第6章 图像检索以及基于图像描述符的搜索
OpenCV可以检测图像的主要特征,然后提取这些特征,使其成为图像描述符,类似于人的眼睛和大脑。
本章介绍如何使用OpenCV检测图像特征,并通过这些特征进行图像匹配和检测。 本章选取一些图像,检测它们的主要特征,并通过单应性来检测这些图像是否存在于另一个图像中。
6.1 特征检测算法
OpenCV中最常用的特征检测和提取算法:
Harris:用于检测角点
SIFT:用于检测斑点(Blob)
SURF:用于检测斑点
FAST:检测角点
BRIEF:检测斑点
ORB:带方向的FAST算法和具有选择不变性的BRIEF算法。
匹配算法:
暴力(Brute-Force)匹配法
基于FLANN的匹配法
6.1.1 特征定义
特征是有意义的图像区域,该区域具有独特性和易于识别性。
因此,角点及高密度区域是很好的特征,而大量重复的模式和低密度区域不是好的特征。边缘可以将图像分成两个区域,因此也可以看作好的特征,
斑点(和周围差别很大的区域)也是有意义的特征。
检测角点特征:
import cv2
import numpy as np
img = cv2.imread("images/chess_board.png")

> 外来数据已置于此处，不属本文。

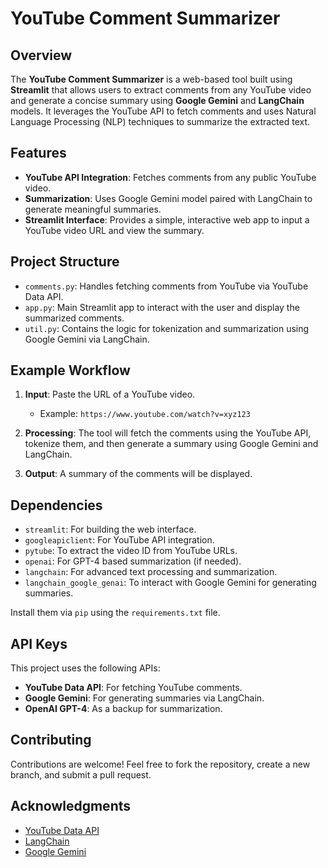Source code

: # YouTube Comment Summarizer

## Overview
The **YouTube Comment Summarizer** is a web-based tool built using **Streamlit** that allows users to extract comments from any YouTube video and generate a concise summary using **Google Gemini** and **LangChain** models. It leverages the YouTube API to fetch comments and uses Natural Language Processing (NLP) techniques to summarize the extracted text.

## Features
- **YouTube API Integration**: Fetches comments from any public YouTube video.
- **Summarization**: Uses Google Gemini model paired with LangChain to generate meaningful summaries.
- **Streamlit Interface**: Provides a simple, interactive web app to input a YouTube video URL and view the summary.

## Project Structure
- `comments.py`: Handles fetching comments from YouTube via YouTube Data API.
- `app.py`: Main Streamlit app to interact with the user and display the summarized comments.
- `util.py`: Contains the logic for tokenization and summarization using Google Gemini via LangChain.
## Example Workflow

1. **Input**: Paste the URL of a YouTube video.
    - Example: `https://www.youtube.com/watch?v=xyz123`
  
2. **Processing**: The tool will fetch the comments using the YouTube API, tokenize them, and then generate a summary using Google Gemini and LangChain.

3. **Output**: A summary of the comments will be displayed.

## Dependencies

- `streamlit`: For building the web interface.
- `googleapiclient`: For YouTube API integration.
- `pytube`: To extract the video ID from YouTube URLs.
- `openai`: For GPT-4 based summarization (if needed).
- `langchain`: For advanced text processing and summarization.
- `langchain_google_genai`: To interact with Google Gemini for generating summaries.

Install them via `pip` using the `requirements.txt` file.

## API Keys
This project uses the following APIs:
- **YouTube Data API**: For fetching YouTube comments.
- **Google Gemini**: For generating summaries via LangChain.
- **OpenAI GPT-4**: As a backup for summarization.

## Contributing
Contributions are welcome! Feel free to fork the repository, create a new branch, and submit a pull request.

## Acknowledgments
- [YouTube Data API](https://developers.google.com/youtube/v3)
- [LangChain](https://langchain.com/)
- [Google Gemini](https://developers.google.com/ai/gemini)
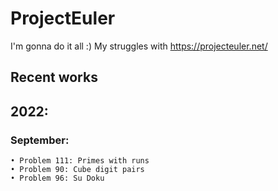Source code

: # ProjectEuler
I'm gonna do it all :) 
My struggles with https://projecteuler.net/

## Recent works
## 2022:
### September:
    • Problem 111: Primes with runs
    • Problem 90: Cube digit pairs
    • Problem 96: Su Doku
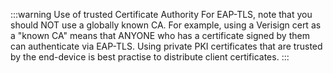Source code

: :::warning Use of trusted Certificate Authority
For EAP-TLS, note that you should NOT use a globally known CA.
For example, using a Verisign cert as a "known CA" means that ANYONE who has a certificate signed by them can authenticate via EAP-TLS. Using private PKI certificates that are trusted by the end-device is best practise to distribute client certificates.
:::
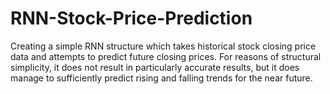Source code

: # RNN-Stock-Price-Prediction
Creating a simple RNN structure which takes historical stock closing price data and attempts to predict future closing prices. For reasons of structural simplicity, it does not result in particularly accurate results, but it does manage to sufficiently predict rising and falling trends for the near future.
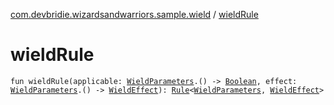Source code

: [com.devbridie.wizardsandwarriors.sample.wield](index.md) / [wieldRule](.)

# wieldRule

`fun wieldRule(applicable: `[`WieldParameters`](-wield-parameters/index.md)`.() -> `[`Boolean`](https://kotlinlang.org/api/latest/jvm/stdlib/kotlin/-boolean/index.html)`, effect: `[`WieldParameters`](-wield-parameters/index.md)`.() -> `[`WieldEffect`](-wield-effect.md)`): `[`Rule`](../com.devbridie.wizardsandwarriors.framework/-rule/index.md)`<`[`WieldParameters`](-wield-parameters/index.md)`, `[`WieldEffect`](-wield-effect.md)`>`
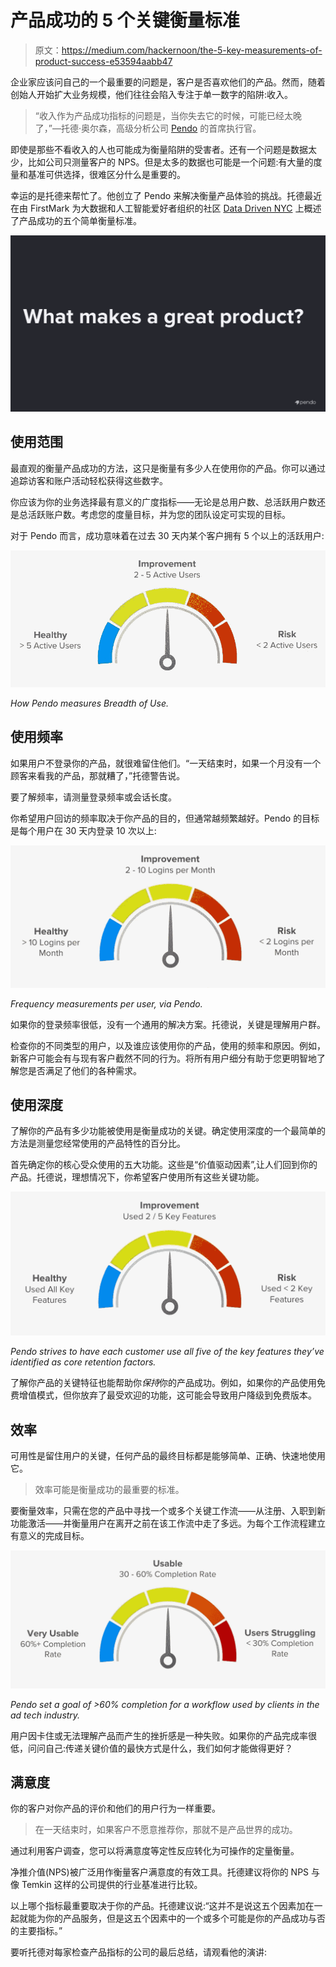 # 产品成功的 5 个关键衡量标准

> 原文：<https://medium.com/hackernoon/the-5-key-measurements-of-product-success-e53594aabb47>

企业家应该问自己的一个最重要的问题是，客户是否喜欢他们的产品。然而，随着创始人开始扩大业务规模，他们往往会陷入专注于单一数字的陷阱:收入。

> “收入作为产品成功指标的问题是，当你失去它的时候，可能已经太晚了，”—托德·奥尔森，高级分析公司 [Pendo](https://www.pendo.io/) 的首席执行官。

即使是那些不看收入的人也可能成为衡量陷阱的受害者。还有一个问题是数据太少，比如公司只测量客户的 NPS。但是太多的数据也可能是一个问题:有大量的度量和基准可供选择，很难区分什么是重要的。

幸运的是托德来帮忙了。他创立了 Pendo 来解决衡量产品体验的挑战。托德最近在由 FirstMark 为大数据和人工智能爱好者组织的社区 [Data Driven NYC](http://firstmarkcap.com/driven/data-driven/) 上概述了产品成功的五个简单衡量标准。

![](img/d267150a412bd38eb6d53721a5ba625a.png)

## **使用范围**

最直观的衡量产品成功的方法，这只是衡量有多少人在使用你的产品。你可以通过追踪访客和账户活动轻松获得这些数字。

你应该为你的业务选择最有意义的广度指标——无论是总用户数、总活跃用户数还是总活跃账户数。考虑您的度量目标，并为您的团队设定可实现的目标。

对于 Pendo 而言，成功意味着在过去 30 天内某个客户拥有 5 个以上的活跃用户:

![](img/80397ac3b3e36caca2f09b3c237350d6.png)

*How Pendo measures Breadth of Use.*

## **使用频率**

如果用户不登录你的产品，就很难留住他们。“一天结束时，如果一个月没有一个顾客来看我的产品，那就糟了，”托德警告说。

要了解频率，请测量登录频率或会话长度。

你希望用户回访的频率取决于你产品的目的，但通常越频繁越好。Pendo 的目标是每个用户在 30 天内登录 10 次以上:

![](img/26e72cc17e69d0998d5322cfc37ec89d.png)

*Frequency measurements per user, via Pendo.*

如果你的登录频率很低，没有一个通用的解决方案。托德说，关键是理解用户群。

检查你的不同类型的用户，以及谁应该使用你的产品，使用的频率和原因。例如，新客户可能会有与现有客户截然不同的行为。将所有用户细分有助于您更明智地了解您是否满足了他们的各种需求。

## **使用深度**

了解你的产品有多少功能被使用是衡量成功的关键。确定使用深度的一个最简单的方法是测量您经常使用的产品特性的百分比。

首先确定你的核心受众使用的五大功能。这些是“价值驱动因素”,让人们回到你的产品。托德说，理想情况下，你希望客户使用所有这些关键功能。

![](img/b32871954b13aa6ed373c8675dbaae4c.png)

*Pendo strives to have each customer use all five of the key features they’ve identified as core retention factors.*

了解你产品的关键特征也能帮助你*保持*你的产品成功。例如，如果你的产品使用免费增值模式，但你放弃了最受欢迎的功能，这可能会导致用户降级到免费版本。

## **效率**

可用性是留住用户的关键，任何产品的最终目标都是能够简单、正确、快速地使用它。

> 效率可能是衡量成功的最重要的标准。

要衡量效率，只需在您的产品中寻找一个或多个关键工作流——从注册、入职到新功能激活——并衡量用户在离开之前在该工作流中走了多远。为每个工作流程建立有意义的完成目标。

![](img/1f5298462c2c90883fbf9b90fdf1c915.png)

*Pendo set a goal of >60% completion for a workflow used by clients in the ad tech industry.*

用户因卡住或无法理解产品而产生的挫折感是一种失败。如果你的产品完成率很低，问问自己:传递关键价值的最快方式是什么，我们如何才能做得更好？

## **满意度**

你的客户对你产品的评价和他们的用户行为一样重要。

> 在一天结束时，如果客户不愿意推荐你，那就不是产品世界的成功。

通过利用客户调查，您可以将满意度等定性反应转化为可操作的定量衡量。

净推介值(NPS)被广泛用作衡量客户满意度的有效工具。托德建议将你的 NPS 与像 Temkin 这样的公司提供的行业基准进行比较。

以上哪个指标最重要取决于你的产品。托德建议说:“这并不是说这五个因素加在一起就能为你的产品服务，但是这五个因素中的一个或多个可能是你的产品成功与否的主要指标。”

要听托德对每家检查产品指标的公司的最后总结，请观看他的演讲:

gray = cv2.cvtColor(img,cv2.COLOR_BGR2GRAY)
gray = np.float32(gray)
dst = cv2.cornerHarris(gray,2,23,0.04)
img[dst>0.01 * dst.max()] = [0,255,0]
while(True):
cv2.imshow('corners',img)
if cv2.waitKey(84) & 0xff == ord('q'):
break
cv2.destroyAllWindows()
6.1.2 使用DoG和SIFT进行特征提取与描述
通过SIFT得到充满角点和特征的图像
import cv2
import numpy as np
imgpath = r".\images\varese.jpg"
img = cv2.imread(imgpath)
gray = cv2.cvtColor(img,cv2.COLOR_BGR2GRAY)

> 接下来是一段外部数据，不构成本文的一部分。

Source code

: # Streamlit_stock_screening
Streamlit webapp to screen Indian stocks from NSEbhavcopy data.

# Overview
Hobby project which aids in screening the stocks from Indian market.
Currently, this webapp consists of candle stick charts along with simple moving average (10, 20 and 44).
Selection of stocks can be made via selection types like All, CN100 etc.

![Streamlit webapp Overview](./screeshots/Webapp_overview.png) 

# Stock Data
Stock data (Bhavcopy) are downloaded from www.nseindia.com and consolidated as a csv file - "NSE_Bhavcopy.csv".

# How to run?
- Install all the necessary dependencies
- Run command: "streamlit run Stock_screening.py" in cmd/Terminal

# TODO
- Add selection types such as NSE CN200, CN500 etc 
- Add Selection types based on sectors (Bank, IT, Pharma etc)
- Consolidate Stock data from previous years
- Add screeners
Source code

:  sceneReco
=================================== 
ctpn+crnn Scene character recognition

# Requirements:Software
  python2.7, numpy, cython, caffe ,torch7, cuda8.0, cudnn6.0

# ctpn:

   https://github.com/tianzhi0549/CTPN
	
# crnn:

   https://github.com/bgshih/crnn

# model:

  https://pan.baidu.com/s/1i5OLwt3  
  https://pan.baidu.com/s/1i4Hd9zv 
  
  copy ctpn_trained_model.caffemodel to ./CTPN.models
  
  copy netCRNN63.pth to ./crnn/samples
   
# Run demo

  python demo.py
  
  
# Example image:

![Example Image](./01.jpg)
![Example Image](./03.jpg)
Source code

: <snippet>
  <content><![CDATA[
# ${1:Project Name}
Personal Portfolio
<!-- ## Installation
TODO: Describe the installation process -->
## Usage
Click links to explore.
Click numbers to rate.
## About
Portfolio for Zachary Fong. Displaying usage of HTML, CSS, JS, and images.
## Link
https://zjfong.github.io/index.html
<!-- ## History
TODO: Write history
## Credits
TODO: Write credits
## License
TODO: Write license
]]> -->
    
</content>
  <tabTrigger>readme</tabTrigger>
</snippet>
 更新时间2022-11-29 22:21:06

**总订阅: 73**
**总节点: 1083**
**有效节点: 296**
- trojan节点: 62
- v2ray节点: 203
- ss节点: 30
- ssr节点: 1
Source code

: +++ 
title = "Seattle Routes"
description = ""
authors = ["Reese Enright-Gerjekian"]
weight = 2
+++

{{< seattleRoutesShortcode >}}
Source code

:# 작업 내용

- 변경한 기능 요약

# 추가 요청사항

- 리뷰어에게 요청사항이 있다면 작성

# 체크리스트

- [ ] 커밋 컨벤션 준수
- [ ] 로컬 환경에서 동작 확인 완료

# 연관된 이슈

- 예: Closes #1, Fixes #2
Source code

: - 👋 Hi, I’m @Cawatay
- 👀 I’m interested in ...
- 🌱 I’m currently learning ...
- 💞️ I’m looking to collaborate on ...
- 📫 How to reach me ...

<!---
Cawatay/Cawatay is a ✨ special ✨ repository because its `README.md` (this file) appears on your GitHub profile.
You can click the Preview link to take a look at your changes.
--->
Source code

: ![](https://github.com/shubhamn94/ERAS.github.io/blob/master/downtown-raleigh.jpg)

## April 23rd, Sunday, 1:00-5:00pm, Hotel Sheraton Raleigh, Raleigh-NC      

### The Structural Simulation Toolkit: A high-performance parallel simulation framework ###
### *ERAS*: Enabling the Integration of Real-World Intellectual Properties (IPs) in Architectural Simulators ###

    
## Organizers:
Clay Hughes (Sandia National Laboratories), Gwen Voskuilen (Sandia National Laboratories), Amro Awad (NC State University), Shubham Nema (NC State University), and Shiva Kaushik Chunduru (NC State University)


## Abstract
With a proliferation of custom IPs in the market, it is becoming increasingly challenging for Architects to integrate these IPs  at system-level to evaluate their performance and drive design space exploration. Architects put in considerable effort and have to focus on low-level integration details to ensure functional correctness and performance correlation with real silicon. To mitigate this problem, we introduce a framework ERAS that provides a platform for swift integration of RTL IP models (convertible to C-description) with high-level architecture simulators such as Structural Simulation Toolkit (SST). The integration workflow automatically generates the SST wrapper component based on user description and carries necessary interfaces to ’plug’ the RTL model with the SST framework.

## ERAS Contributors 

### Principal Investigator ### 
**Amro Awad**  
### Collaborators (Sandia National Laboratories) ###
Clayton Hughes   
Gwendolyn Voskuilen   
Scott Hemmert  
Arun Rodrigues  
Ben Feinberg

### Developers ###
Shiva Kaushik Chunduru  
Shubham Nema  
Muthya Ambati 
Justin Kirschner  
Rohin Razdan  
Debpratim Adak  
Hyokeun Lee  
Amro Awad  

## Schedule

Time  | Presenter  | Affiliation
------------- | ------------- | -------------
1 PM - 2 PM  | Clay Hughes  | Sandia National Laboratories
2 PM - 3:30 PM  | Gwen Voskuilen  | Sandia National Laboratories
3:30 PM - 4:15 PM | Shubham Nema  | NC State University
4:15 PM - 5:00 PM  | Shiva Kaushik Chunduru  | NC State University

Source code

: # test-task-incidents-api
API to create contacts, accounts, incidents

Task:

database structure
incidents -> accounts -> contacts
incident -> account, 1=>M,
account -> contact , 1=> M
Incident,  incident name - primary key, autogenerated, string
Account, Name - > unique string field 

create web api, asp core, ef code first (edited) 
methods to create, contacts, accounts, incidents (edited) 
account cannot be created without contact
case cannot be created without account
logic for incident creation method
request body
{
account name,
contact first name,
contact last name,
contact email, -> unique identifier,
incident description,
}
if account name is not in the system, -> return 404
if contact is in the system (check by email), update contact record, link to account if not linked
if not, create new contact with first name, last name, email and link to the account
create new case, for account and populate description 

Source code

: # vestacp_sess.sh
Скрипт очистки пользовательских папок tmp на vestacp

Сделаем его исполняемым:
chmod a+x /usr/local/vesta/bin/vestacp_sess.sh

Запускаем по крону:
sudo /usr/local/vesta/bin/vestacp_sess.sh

sift = cv2.xfeatures2d.SIFT_create()
keypoints,descriptor = sift.detectAndCompute(gray,None)
img = cv2.drawKeypoints(image=img,outImage=img,keypoints=keypoints,flags=cv2.DRAW_MATCHES_FLAGS_DRAW_RICH_KEYPOINTS,
color=(51,163,236))
cv2.imshow('sift_keypoints',img)
cv2.waitKey()
6.1.3 使用快速Hessian算法和SURF来提取和检测特征
SURF特征检测算法比SIFT快好几倍,它吸收了SIFT算法的思想。
SURF是OpenCV的一个类,SURF使用快速Hessian算法检测关键点,SURF会提取特征。
import cv2
import numpy as np
imgpath = r".\images\varese.jpg"
img = cv2.imread(imgpath)
alg = "SURF"
def fd(algorithm):
if algorithm == "SIFT":
return cv2.xfeatures2d.SIFT_create()
if algorithm == "SURF":
return cv2.xfeatures2d.SURF_create(float(8000))

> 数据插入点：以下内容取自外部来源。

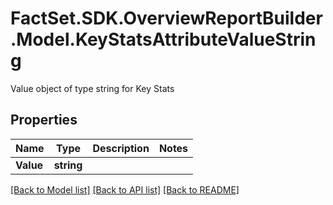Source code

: # FactSet.SDK.OverviewReportBuilder.Model.KeyStatsAttributeValueString
Value object of type string for Key Stats

## Properties

Name | Type | Description | Notes
------------ | ------------- | ------------- | -------------
**Value** | **string** |  | 

[[Back to Model list]](../README.md#documentation-for-models) [[Back to API list]](../README.md#documentation-for-api-endpoints) [[Back to README]](../README.md)

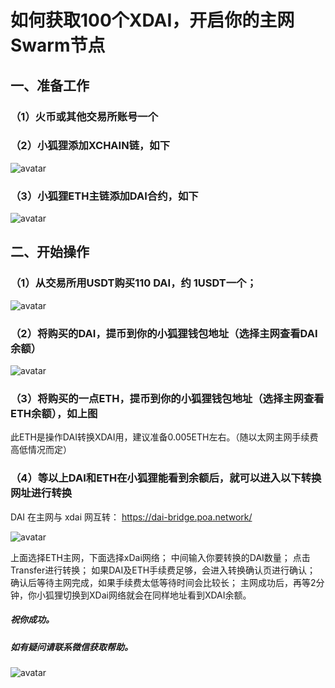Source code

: # 如何获取100个XDAI，开启你的主网Swarm节点
## 一、准备工作
### （1）火币或其他交易所账号一个

### （2）小狐狸添加XCHAIN链，如下
![avatar](https://xidusoft.com/wp-content/uploads/2021/06/xchain-768x557.png)

### （3）小狐狸ETH主链添加DAI合约，如下

![avatar](https://xidusoft.com/wp-content/uploads/2021/06/dai-768x850.png)


## 二、开始操作
### （1）从交易所用USDT购买110 DAI，约 1USDT一个；
![avatar](https://xidusoft.com/wp-content/uploads/2021/06/huobi-138x300.jpg)

### （2）将购买的DAI，提币到你的小狐狸钱包地址（选择主网查看DAI余额）

![avatar](https://xidusoft.com/wp-content/uploads/2021/06/dai2-181x300.png)

### （3）将购买的一点ETH，提币到你的小狐狸钱包地址（选择主网查看ETH余额），如上图

此ETH是操作DAI转换XDAI用，建议准备0.005ETH左右。（随以太网主网手续费高低情况而定）

### （4）等以上DAI和ETH在小狐狸能看到余额后，就可以进入以下转换网址进行转换

DAI 在主网与 xdai 网互转： https://dai-bridge.poa.network/

![avatar](https://dai-bridge.poa.network/)

上面选择ETH主网，下面选择xDai网络；
中间输入你要转换的DAI数量；
点击Transfer进行转换；
如果DAI及ETH手续费足够，会进入转换确认页进行确认；
确认后等待主网完成，如果手续费太低等待时间会比较长；
主网成功后，再等2分钟，你小狐狸切换到XDai网络就会在同样地址看到XDAI余额。

##### 祝你成功。

##### 如有疑问请联系微信获取帮助。

![avatar](https://xidusoft.com/wp-content/uploads/2021/03/swarm-1-768x586.png)

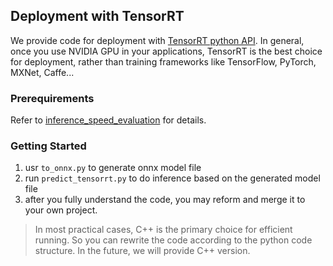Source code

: ## Deployment with TensorRT
We provide code for deployment with [TensorRT python API](https://developer.nvidia.com/tensorrt).
In general, once you use NVIDIA GPU in your applications, 
TensorRT is the best choice for deployment, rather than training frameworks like TensorFlow, PyTorch, MXNet, Caffe...

### Prerequirements
Refer to [inference_speed_evaluation](../inference_speed_evaluation) for details.

### Getting Started
1. usr `to_onnx.py` to generate onnx model file
2. run `predict_tensorrt.py` to do inference based on the generated model file
3. after you fully understand the code, you may reform and merge it to your own project.

> In most practical cases, C++ is the primary choice for efficient running.
So you can rewrite the code according to the python code structure.
In the future, we will provide C++ version.

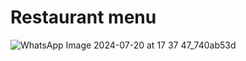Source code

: # Restaurant menu
![WhatsApp Image 2024-07-20 at 17 37 47_740ab53d](https://github.com/user-attachments/assets/dc72006b-45d0-4ebe-bb7a-b3a937236715)
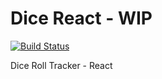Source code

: # Dice React - WIP
[![Build Status](https://travis-ci.org/uxjulia/dice-react.svg?branch=master)](https://travis-ci.org/uxjulia/dice-react)

Dice Roll Tracker - React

gray = cv2.cvtColor(img,cv2.COLOR_BGR2GRAY)
fd_alg = fd(alg)
keypoints,descriptor = fd_alg.detectAndCompute(gray,None)
img = cv2.drawKeypoints(image=img,outImage=img,keypoints=keypoints,
flags=4,color=(51,163,236))
cv2.imshow('sift_keypoints',img)
cv2.waitKey()
6.1.4 基于ORB的特征检测和特征匹配
ORB是一种新的算法,用来替代SIFT和SURF算法。
ORB将基于FAST关键点检测的技术和基于BRIEF描述符的技术相结合、
1.FAST(Feature from Accelerated Segment Test)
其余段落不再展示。